Dodging war and designing cars
These were certainly not everyday cars. Wifredo Ricart’s departure from newly democratic Italy for the more-familiar comforts of fascist Spain at the end of World War II could have meant that one of the greatest and most creative minds in technical design might not have been able to continue to work in the automotive business.
Ricart originally fled Spain for Italy during the late 1930s because of the Spanish Civil War. He found a welcome home at Alfa Romeo, where the full-on push for armaments construction had created the need for a sure, firm hand over the aeronautical, truck and auto engineering staffs.
At Alfa, he soon indulged his passion for complex, high-performance engines with the development of the 16-cylinder supercharged Alfa Tipo 162 grand prix car — his answer to the all-conquering Silver Arrows from Germany.
Ricart also oversaw the creation of the heroic Tipo 1101 radial aircraft engine.

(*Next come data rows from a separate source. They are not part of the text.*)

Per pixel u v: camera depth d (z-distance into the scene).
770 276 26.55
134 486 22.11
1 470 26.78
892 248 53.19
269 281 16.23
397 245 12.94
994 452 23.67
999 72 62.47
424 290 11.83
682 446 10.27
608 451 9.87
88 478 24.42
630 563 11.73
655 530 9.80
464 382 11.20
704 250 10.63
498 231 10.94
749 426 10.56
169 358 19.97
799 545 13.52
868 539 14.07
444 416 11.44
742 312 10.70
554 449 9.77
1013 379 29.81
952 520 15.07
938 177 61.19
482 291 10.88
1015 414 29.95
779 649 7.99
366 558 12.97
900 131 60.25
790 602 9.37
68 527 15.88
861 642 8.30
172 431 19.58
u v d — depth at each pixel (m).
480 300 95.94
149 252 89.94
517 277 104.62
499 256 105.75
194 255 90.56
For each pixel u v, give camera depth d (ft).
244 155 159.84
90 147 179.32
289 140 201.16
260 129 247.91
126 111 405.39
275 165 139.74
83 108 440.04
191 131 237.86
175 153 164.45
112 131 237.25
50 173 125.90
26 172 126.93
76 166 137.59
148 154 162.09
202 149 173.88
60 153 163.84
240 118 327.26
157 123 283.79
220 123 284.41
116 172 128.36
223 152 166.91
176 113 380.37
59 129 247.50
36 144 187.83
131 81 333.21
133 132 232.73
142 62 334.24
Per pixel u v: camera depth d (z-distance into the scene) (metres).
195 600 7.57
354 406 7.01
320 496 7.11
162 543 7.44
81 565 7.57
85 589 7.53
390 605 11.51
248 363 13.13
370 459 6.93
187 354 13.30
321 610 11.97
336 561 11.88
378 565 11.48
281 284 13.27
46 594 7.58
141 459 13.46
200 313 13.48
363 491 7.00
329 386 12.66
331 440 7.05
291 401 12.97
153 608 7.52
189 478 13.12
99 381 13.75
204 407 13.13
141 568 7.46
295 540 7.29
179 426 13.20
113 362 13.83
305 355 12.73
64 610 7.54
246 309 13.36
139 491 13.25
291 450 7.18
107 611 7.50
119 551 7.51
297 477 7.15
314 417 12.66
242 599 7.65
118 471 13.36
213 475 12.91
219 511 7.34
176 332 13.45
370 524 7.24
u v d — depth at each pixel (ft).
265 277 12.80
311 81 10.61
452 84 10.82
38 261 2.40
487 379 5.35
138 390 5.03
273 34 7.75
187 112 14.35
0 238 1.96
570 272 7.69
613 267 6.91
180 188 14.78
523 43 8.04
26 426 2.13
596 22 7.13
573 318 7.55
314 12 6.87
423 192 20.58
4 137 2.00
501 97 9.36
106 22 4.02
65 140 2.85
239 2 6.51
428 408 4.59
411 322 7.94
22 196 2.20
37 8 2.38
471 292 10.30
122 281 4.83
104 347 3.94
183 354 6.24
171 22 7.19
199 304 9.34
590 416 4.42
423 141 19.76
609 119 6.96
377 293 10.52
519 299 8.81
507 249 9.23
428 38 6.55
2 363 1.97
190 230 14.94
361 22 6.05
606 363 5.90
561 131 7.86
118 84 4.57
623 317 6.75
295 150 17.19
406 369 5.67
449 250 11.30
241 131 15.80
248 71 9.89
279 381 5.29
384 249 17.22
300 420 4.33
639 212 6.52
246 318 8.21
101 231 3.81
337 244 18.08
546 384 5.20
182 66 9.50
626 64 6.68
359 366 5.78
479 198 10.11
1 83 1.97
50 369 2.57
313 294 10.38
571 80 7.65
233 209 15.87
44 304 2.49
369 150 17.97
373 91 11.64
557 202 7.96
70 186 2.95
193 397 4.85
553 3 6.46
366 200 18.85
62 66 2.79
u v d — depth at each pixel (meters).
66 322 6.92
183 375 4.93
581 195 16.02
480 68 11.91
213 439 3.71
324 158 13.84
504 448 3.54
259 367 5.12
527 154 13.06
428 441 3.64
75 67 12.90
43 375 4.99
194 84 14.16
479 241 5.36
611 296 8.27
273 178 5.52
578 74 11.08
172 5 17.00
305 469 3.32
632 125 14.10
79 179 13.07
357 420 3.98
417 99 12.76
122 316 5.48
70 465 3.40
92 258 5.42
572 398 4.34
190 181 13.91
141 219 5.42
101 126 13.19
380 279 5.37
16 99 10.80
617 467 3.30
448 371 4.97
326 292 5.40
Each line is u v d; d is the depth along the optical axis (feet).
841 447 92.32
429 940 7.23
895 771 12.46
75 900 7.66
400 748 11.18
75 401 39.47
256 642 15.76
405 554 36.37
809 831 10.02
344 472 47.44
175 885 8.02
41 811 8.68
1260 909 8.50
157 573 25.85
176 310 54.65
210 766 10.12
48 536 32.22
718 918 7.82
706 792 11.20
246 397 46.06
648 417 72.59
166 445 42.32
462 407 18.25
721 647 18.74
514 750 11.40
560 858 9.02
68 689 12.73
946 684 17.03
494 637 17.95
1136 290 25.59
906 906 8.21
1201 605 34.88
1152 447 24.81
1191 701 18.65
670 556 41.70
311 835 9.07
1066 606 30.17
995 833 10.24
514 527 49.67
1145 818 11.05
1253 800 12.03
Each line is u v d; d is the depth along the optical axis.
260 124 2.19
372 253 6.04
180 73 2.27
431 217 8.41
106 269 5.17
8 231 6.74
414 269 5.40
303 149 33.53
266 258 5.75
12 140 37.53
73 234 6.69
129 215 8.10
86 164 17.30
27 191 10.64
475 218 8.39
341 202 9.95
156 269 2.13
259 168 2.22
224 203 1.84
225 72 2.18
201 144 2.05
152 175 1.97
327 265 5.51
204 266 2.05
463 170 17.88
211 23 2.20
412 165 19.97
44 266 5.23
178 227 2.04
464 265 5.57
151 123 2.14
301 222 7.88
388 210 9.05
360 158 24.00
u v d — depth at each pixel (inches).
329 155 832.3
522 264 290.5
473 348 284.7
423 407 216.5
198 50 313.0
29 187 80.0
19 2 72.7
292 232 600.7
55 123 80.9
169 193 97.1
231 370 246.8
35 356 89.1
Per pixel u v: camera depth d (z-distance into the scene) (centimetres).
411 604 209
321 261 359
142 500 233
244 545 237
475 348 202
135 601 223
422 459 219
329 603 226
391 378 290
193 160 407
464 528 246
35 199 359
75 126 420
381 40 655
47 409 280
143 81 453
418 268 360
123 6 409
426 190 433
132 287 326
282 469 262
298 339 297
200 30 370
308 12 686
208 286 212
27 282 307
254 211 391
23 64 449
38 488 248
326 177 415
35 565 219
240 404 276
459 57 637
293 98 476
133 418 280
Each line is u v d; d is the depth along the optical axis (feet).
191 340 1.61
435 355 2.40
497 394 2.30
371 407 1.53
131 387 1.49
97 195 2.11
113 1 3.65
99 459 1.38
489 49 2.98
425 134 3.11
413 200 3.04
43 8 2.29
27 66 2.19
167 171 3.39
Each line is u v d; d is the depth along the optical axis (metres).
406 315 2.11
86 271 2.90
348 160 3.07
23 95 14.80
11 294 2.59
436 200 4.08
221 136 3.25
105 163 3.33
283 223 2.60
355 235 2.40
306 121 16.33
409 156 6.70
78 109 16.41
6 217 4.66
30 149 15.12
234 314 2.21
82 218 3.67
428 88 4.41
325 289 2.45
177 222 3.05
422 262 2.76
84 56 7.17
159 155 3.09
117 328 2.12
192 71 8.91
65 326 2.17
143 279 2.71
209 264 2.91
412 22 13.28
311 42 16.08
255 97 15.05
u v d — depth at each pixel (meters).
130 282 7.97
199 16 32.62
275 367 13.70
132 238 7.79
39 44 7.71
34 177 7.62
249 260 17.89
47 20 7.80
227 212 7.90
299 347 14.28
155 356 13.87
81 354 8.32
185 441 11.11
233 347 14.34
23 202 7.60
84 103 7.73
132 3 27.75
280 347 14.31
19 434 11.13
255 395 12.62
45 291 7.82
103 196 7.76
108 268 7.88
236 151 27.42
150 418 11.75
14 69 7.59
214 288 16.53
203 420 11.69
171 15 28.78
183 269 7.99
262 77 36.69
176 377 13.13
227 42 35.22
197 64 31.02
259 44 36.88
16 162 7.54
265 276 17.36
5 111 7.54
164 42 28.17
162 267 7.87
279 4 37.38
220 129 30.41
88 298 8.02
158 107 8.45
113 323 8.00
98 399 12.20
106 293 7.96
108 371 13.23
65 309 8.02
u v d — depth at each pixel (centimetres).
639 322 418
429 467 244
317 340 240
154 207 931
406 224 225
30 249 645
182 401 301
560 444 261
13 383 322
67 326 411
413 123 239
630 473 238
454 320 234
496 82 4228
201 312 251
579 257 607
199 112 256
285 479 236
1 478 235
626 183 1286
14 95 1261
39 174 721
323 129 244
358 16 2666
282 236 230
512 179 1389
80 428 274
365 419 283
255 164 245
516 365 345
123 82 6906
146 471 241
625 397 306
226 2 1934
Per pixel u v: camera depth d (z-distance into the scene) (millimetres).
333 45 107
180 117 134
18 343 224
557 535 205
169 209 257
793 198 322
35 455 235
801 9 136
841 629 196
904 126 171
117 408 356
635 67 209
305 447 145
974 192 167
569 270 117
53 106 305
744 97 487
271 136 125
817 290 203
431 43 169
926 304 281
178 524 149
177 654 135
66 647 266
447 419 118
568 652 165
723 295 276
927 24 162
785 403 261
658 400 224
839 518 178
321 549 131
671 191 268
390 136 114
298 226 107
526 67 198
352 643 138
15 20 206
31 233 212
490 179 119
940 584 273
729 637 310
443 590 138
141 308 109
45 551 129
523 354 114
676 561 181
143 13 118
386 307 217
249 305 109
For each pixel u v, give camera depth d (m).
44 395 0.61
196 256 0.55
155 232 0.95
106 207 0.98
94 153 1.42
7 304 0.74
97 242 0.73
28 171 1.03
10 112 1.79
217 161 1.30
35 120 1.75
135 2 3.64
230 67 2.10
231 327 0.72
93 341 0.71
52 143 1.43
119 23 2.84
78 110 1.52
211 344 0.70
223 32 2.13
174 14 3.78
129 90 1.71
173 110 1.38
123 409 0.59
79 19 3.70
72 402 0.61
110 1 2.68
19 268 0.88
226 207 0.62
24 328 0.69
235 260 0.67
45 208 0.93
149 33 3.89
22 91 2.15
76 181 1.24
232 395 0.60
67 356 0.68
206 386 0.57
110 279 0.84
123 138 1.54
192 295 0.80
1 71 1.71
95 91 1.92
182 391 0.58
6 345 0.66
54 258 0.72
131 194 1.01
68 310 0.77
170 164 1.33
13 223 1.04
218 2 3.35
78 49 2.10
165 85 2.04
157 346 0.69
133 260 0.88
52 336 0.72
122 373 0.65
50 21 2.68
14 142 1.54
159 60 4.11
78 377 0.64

This 28-cylinder, 50-liter beast developed over 2,000 horsepower and came just in time for the Alfa factory at Portello to be bombed during World War II. At the same time, he was busy developing what was hoped to be Alfa’s first new post-war car, the 6C 2000, a very modern small car with a new twin-cam, 6-cylinder engine and a 4-speed transaxle like the one that would be seen in Lancia’s Aurelia in 1950, but with a pre-selector control.
After Ricart’s departure from Alfa at the end of World War II, time and money were in short supply for tooling up for a completely new car, so the Alfa 6C 2000 sank without a trace.
A welcoming return
The opportunity to realize his creative fantasies with the deep pockets of the Spanish government-owned ENASA truck firm must have seemed like a gift from heaven to Ricart. That he also got the opportunity to create the world’s most sophisticated and capable GT and race car — and to show the Italians exactly how it should be done — was doubtlessly very pleasant as well.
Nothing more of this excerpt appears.